And who could have foreseen that a pundit who has spent the past few months on his personal YouTube channel defending the Activision merger seemingly at the exclusion of all other content would have some dogshit takes about video games?
To be clear: he doesn't seem like a hardcore culture war reactionary dude. He's not out here openly posting hate speech, and he's not overtly evil in the various ways YouTube video game people can be. It's not like IGN gave a platform to The Quartering or something, and I don't want this rant to be conflated with that sort of thing.
Instead, giving Legarie a platform sucks in a much more quiet, passive, insidious way. He makes bad arguments designed to stoke outrage based on his shitty, incurious worldview and then takes no responsibility for it.

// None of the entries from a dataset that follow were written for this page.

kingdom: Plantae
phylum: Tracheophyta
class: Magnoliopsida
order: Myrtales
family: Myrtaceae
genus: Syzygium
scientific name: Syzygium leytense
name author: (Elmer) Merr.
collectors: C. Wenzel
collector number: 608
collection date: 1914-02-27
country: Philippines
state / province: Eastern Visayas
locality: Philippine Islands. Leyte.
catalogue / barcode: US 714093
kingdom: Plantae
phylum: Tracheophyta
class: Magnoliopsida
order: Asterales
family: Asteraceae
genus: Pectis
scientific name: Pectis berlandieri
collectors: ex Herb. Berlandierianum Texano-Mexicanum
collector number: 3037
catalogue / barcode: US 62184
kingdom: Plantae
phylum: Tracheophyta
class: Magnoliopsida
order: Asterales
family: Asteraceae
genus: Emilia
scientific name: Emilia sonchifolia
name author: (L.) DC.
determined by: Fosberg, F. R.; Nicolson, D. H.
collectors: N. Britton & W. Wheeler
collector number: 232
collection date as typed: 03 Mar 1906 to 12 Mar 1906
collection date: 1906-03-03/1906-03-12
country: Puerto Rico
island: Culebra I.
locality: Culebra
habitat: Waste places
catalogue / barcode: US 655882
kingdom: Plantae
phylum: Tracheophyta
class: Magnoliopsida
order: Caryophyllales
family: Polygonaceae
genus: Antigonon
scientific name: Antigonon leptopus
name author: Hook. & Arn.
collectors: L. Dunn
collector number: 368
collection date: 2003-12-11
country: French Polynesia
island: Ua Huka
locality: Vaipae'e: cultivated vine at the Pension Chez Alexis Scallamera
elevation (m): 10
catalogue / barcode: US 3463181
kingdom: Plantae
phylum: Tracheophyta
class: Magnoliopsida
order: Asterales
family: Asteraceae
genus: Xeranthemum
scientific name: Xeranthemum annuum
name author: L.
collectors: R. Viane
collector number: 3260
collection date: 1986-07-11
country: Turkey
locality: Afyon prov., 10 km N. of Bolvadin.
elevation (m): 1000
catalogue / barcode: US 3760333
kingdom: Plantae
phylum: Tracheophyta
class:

And I recommend reading the whole thing.
I also think it's connected, if only in a tangential, "just something in the air lately" kind of way, to a short exchange I had yesterday. Someone linked a video from youtuber Luckyy 10P, who (like many in the Destiny 2 community — or at least many Destiny 2 youtubers — seem to be) is mad that the latest "State of the Game" post from Bungie didn't promise "enough" new PvP content and said things like "we haven't produced as many new themed armor sets as you want because that's pretty time consuming". Mr. 10P (who to the best of my knowledge has no game development experience himself) cited a 2017 GDC talk by a Bungie artist showing how they can use a modular modeling system to build out a full set of armor in about 20 minutes, and asserted that this "proves" the SotG's claim about new themed armor sets taking a lot of work was a lie.
It didn't appear to occur to Mr. 10P that a person might be able to type upwards of 75 words a minute, but it would still legitimately take them considerably longer than a couple days of work to write a novel.
On the other hand, it does seem to me that if I were a professional game developer and had the opportunity to give a technical talk at a professional conference, I wouldn't enjoy having to guess ahead of time whether years in the future some youtuber might slap a clickbait gotcha headline on the decontextualized recording and stoke outrage and potential harassment from their viewership by claiming it showed that I and my colleagues are just a bunch of lazy scammers.